With our stomachs full, we set off on a walk through the "quarter of poets and thinkers," which we had actually planned to do the night before. But due to an approaching thunderstorm, we decided against it...
We saw the house where Cervantes is said to have lived and died, and strolled through small streets of the old town.
Finally, we reached Plaza de Santa Ana, where we took a coffee break to relax.
Then we took the metro to the recreational area "Casa de Campo." After some initial difficulties, we wandered through the extensive park with the help of Google.
Hoopoe
We saw few people, but some animals during our walk.
We had planned to take the cable car back to the city. When we arrived at the location indicated by Google, we couldn't see any cable car station. So, in our fluent Spanish (thanks to a vocabulary app), we asked a jogger for directions. Unfortunately, we didn't understand the first answer, but after a few repetitions and gestures, we knew which way to go.
However, we then realized that there were no gondolas and no movement to be seen. So, the cable car was not running (contrary to what the travel guide said). Therefore, we set off on foot back to the city (another 40 minutes).
As compensation, we were rewarded with a beautiful view of the city.

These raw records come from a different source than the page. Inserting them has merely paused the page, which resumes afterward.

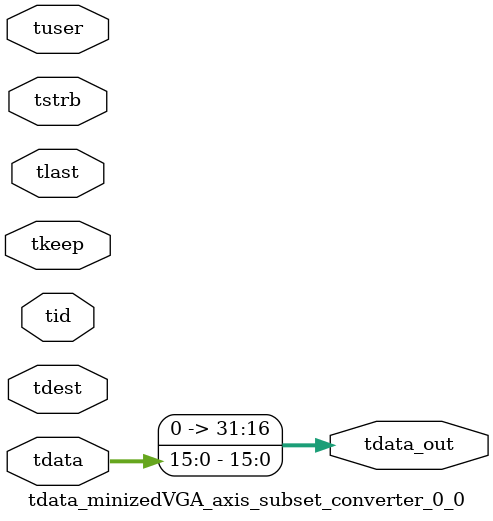
<source format=v>


`timescale 1ps/1ps

module tdata_minizedVGA_axis_subset_converter_0_0 #
(
parameter C_S_AXIS_TDATA_WIDTH = 32,
parameter C_S_AXIS_TUSER_WIDTH = 0,
parameter C_S_AXIS_TID_WIDTH   = 0,
parameter C_S_AXIS_TDEST_WIDTH = 0,
parameter C_M_AXIS_TDATA_WIDTH = 32
)
(
input  [(C_S_AXIS_TDATA_WIDTH == 0 ? 1 : C_S_AXIS_TDATA_WIDTH)-1:0     ] tdata,
input  [(C_S_AXIS_TUSER_WIDTH == 0 ? 1 : C_S_AXIS_TUSER_WIDTH)-1:0     ] tuser,
input  [(C_S_AXIS_TID_WIDTH   == 0 ? 1 : C_S_AXIS_TID_WIDTH)-1:0       ] tid,
input  [(C_S_AXIS_TDEST_WIDTH == 0 ? 1 : C_S_AXIS_TDEST_WIDTH)-1:0     ] tdest,
input  [(C_S_AXIS_TDATA_WIDTH/8)-1:0 ] tkeep,
input  [(C_S_AXIS_TDATA_WIDTH/8)-1:0 ] tstrb,
input                                                                    tlast,
output [C_M_AXIS_TDATA_WIDTH-1:0] tdata_out
);

assign tdata_out = {tdata[15:0]};

endmodule


</source>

View of the Royal Palace and the Cathedral
Our route was supposed to take us past a beautiful lake. Unfortunately, we couldn't see much of it except for a construction site:
We arrived somewhat exhausted at the "San Antonio de la Florida" church, which was advertised as the "Sistine Chapel of Madrid" in the travel guide. It wasn't quite as grand, but Goya's ceiling painting was still impressive. Additionally, the visit there was much more relaxed since we were the only ones in the room - unlike in Rome, where we were pushed through a crowd of people.
Next on the way was the Temple of Debod, which Spain received as a gift from Egypt for its help in rescuing the Abu Simbel temple during the construction of the Aswan Dam.
Since the temple was about to close, we hurried and gathered our last remaining strength to be able to see it from the inside. We just made it in time, but then we found out that it is currently permanently closed.
Despite everything we experienced so far, we decided to try our luck in the evening with the lottery for tickets at the musical theater. There, you could participate in a drawing and get remaining tickets for 20 euros. This time, luck was on our side, and we got two tickets for the musical "Bodyguard" (El Guardaespaldas).
The songs were sung in English, but the dialogue was entirely in Spanish, which was a bit beyond our language skills. However, since we knew the story, we could follow it (it wasn't very complicated) and still enjoy the songs.
Plaza de Espana
On the way back, we passed the illuminated fountain on Plaza de Espana and the Royal Palace, so this long day was concluded with some beautiful nighttime photos.